In the first four churches you find the ecclesiastical order of things in the world dosing with Thyatira which goes on " till I come." Thyatira ends entirely the whole moral history of the church of God until Christ comes. Consequently, you get there both the kingdom and the heavenly part of the saints. " He that overcometh, and keepeth my works unto the end, to him will I give power over the nations: And he shall rule them with a rod of iron; as the vessels of a potter shall they be broken to shivers: even as I received of my Father." That is the kingdom according to the second Psalm.
" And I will give him the morning star "-that is Christ according to the New Testament.... As soon as he says "morning star" in Rev. 22:16, " The Spirit and the bride say, Come."
In the first four churches, when Christ is spoken of, it is in the terms by which He is described when among the golden candlesticks, but this is not the case in the latter three.

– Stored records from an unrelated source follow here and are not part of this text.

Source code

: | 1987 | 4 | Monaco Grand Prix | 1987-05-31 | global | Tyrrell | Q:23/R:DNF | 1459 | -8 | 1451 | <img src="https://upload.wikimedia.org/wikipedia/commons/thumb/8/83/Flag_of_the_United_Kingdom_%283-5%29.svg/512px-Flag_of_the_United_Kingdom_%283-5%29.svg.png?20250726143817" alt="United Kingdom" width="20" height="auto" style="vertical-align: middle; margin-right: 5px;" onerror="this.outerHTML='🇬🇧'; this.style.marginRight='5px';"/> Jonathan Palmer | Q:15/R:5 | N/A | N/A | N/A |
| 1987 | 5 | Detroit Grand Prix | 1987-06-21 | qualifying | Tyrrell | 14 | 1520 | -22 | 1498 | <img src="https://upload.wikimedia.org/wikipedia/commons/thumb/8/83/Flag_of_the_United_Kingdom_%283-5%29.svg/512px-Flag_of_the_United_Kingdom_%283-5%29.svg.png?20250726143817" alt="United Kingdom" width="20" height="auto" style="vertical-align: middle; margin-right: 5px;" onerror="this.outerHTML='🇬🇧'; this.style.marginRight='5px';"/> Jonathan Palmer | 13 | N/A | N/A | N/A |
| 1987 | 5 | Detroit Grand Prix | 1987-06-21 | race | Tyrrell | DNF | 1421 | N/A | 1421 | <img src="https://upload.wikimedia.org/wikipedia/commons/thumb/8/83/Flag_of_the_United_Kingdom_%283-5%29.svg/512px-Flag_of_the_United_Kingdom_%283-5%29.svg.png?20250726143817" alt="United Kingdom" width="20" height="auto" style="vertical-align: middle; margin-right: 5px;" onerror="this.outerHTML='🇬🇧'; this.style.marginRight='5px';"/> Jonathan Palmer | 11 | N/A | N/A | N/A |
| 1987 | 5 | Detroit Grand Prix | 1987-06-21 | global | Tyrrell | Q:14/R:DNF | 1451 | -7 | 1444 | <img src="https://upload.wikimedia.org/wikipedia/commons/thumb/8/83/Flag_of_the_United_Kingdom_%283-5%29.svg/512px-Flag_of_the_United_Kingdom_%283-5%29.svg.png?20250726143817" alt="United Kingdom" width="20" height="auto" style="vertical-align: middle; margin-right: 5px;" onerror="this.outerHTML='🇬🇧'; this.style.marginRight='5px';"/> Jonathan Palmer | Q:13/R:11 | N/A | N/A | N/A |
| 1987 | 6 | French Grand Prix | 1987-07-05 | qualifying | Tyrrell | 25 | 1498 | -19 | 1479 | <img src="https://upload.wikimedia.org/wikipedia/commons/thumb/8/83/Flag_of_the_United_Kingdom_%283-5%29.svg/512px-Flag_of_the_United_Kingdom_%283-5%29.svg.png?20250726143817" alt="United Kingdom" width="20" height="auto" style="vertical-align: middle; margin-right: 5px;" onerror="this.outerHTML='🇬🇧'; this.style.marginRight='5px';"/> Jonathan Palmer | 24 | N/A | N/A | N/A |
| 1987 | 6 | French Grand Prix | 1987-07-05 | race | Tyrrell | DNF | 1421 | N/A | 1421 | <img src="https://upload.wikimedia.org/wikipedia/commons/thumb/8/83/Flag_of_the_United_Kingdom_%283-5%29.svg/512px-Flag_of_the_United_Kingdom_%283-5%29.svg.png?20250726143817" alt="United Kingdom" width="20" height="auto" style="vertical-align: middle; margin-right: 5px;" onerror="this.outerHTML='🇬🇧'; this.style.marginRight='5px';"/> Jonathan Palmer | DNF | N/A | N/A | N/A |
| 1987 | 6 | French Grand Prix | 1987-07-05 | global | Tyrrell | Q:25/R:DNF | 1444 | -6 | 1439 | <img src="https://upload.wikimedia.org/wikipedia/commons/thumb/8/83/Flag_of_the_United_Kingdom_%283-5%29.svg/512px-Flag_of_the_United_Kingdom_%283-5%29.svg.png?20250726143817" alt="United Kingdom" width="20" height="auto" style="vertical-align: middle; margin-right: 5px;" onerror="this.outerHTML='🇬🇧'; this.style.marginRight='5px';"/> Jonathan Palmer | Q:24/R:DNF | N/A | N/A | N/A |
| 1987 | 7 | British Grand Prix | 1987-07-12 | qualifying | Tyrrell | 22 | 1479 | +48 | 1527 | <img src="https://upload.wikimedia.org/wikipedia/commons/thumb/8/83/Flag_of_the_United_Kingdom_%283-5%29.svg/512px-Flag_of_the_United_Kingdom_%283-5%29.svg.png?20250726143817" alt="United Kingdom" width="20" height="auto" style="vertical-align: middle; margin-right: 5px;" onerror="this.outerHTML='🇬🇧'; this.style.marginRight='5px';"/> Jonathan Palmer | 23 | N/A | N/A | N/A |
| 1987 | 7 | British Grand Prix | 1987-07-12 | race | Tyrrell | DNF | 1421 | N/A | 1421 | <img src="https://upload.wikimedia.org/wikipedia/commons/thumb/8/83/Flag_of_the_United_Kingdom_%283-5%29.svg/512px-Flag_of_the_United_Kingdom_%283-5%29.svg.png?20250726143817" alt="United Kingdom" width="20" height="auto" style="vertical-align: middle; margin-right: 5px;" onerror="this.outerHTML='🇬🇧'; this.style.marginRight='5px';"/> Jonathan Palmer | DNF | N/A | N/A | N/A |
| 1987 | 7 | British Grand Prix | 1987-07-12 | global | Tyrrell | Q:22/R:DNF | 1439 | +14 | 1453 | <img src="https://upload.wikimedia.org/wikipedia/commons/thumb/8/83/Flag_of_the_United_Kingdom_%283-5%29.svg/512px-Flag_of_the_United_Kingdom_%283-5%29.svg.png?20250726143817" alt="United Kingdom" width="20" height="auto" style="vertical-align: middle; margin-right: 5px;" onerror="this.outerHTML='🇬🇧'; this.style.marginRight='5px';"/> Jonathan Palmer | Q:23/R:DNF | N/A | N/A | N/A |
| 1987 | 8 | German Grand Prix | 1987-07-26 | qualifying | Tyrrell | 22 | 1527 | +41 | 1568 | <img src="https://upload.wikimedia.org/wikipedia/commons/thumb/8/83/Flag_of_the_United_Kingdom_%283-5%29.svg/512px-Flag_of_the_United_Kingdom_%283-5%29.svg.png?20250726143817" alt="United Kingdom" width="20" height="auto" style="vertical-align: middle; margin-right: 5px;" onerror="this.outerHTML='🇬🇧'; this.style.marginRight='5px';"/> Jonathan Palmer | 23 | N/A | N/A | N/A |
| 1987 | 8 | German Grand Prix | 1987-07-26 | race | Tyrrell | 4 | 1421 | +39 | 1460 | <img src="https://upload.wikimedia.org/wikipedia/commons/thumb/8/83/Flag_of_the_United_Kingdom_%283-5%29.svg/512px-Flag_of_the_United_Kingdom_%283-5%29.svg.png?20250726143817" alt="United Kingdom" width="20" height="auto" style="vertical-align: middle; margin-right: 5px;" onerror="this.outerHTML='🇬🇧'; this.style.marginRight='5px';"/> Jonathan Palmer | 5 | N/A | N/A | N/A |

" He that hath the key of David," has no place in that which John saw in Christ in Rev. 1
But it is Christ's coming which is brought before us.
In Philadelphia we get, " I know thy works," but there is not a word said about them, the saints must be content to wait till the Lord comes.
" Because thou hast kept the word of my patience," that was Christ's own path down here, and we are to walk in it now-now that we are at the end of a dispensation, which, as an outward system, has wholly departed from God.
Christ down here had none of the things that belonged to Him. As a man, He simply lived by every word of God. He did not take up the pretension of power, but He walked in obedience, and that is just our place. And mark, they should, consequently, be kept " from the hour of temptation, which shall come upon all the world, to try them that dwell upon the earth."
At, and from, the very beginning, the Lord's coming was presented as the immediate expectation and hope of the believer; while in no case is the thought of the coming of Christ put beyond the life of those who were living then.
The history of the church is not given as a thing that is to continue, but it is all brought out in churches that then existed.
So, "the virgins" that go to sleep are the same as those who wake up.
Do not treat the Lord's coming as a matter of prophecy—prophecy concerns events in this world.
When once personal salvation is settled, then we delight in two things which are found in Scripture-the government of the world, and the sovereign grace which has taken poor sinners like us, and set us with Christ before God.
Prophecy concerns the first; but the sovereign grace which puts us poor creatures in the glory of the Son of God is a distinct thing. Christ will come and take us there, but (save in the lips of Christ Himself) you never find the "assembly" nor the rapture, except in Paul. (The mere name is used in 2 John.) Others speak of his appearing, but that has to do with the government of this world.
Ques. May I ask you for a word about "the hour of temptation"?
There is an hour of temptation coming upon the whole earth. I do not mean the special tribulation of Matt. 24, for that is Jewish, and Jeremiah calls it "Jacob's trouble," but, beside that, there is a time of trial which will pass over the whole world.
The " everlasting gospel " will announce that " the hour of his judgment is come," and God will not judge the nations of the earth until He has sent this message out to them.
Matthew gives you the judgment of the nations, according as "my brethren" have been received by them or not. That is here the only ground on which they will be judged.
Romans gives us the ground of the judgment of the heathen.
That is prophecy. It will be a time of trouble over the whole world, but those who are faithful to the word of Christ's patience will be kept from it, i.e., taken out of the way to the Lord.